Wednesday, April 15, 2009

Starting out in the Afternoon - Book Review

Starting Out in the Afternoon
by Jill Frayne
Random House 2002
(picture is a LRGE file)

In 1989, writer Jill Frayne, was hit by a motorist while cycling. At first it was thought she wouldn't live, then never walk and then the prognosis was amended to always needing a cane. Frayne proved them all wrong.

In 1990 Jill Frayne's long-term relationship broke up, (probably over her injuries and recovery) and Jill decided she needed to rediscover herself. So she packed up her car and drove (from Ontario) to British Columbia. She went on a canoe trip around the Haida Islands off the coast of BC at Piince Rupert.

After the canoeing, Jill travelled up through the panhandle of Alaska to Juneau, taking the ferry boats that ply between Seattle and Juneau on a regular basis. After a brief trip across the border at Skagway to Yukon and White Horse, Jill then travelled to a remote town in northern BC called ATLIN. After spending some time in Atlin, Jill then went back down to Vancouver, and then visited Granville Island where she participated in a yoga workshop.

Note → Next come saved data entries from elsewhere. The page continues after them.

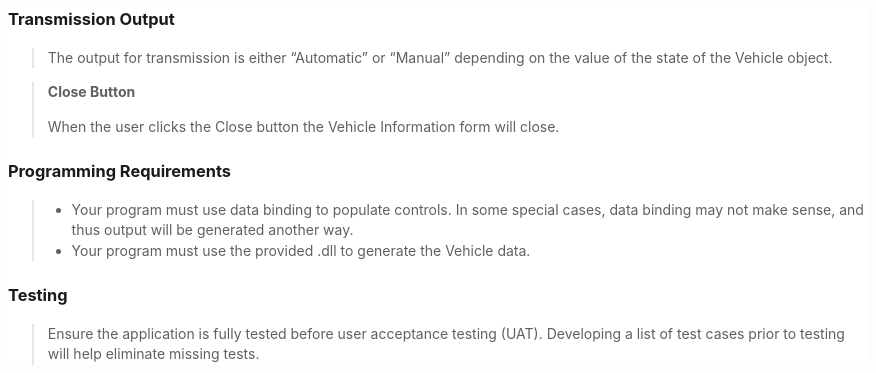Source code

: ### Transmission Output
> The output for transmission is either “Automatic” or “Manual” depending on the value of the state of the Vehicle object.

> **Close Button**
>
> When the user clicks the Close button the Vehicle Information form will close.

### Programming Requirements
> * Your program must use data binding to populate controls. In some special cases, data binding may not make sense, and thus output will be generated another way.
> * Your program must use the provided .dll to generate the Vehicle data.

### Testing
> Ensure the application is fully tested before user acceptance testing (UAT). Developing a list of test cases prior to testing will help eliminate missing tests.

The last few chapters are updated to the "present day" covering the years between 1990 and 2002 when the book was published. Jill fell in love with Atlin and has continued to visit this town over the last 12 years. She also has a new relationahip.

Jills' daughter Bree was born in the early 1970s and was 17 years old when Jill left for BC. In 2002, Bree would be 29. In 2009 she would be turning 36 years old.
Jill Frayne's mother June Callwood was a well known writer and activist who died in 2007.

This was an interesting book. Written in the first person. Some details do get quite personal and other parts of this diary do wander a bit.

But otherwise I enjoyed it. I certainly enjoyed reading about the Haida Islands and the panhandle of Alaska.

I read this book for the 2nd Canadian challnge - ABM genre.

1 comment:

barefootheart said...

I read this book a while ago, about 2003 I think. I've forgotten the details, but I remember I enjoyed it very much. I think it was just the bravery involved in a woman travelling in remote places in the middle of a life that I liked most. And the feeling of place that she had for Atlin.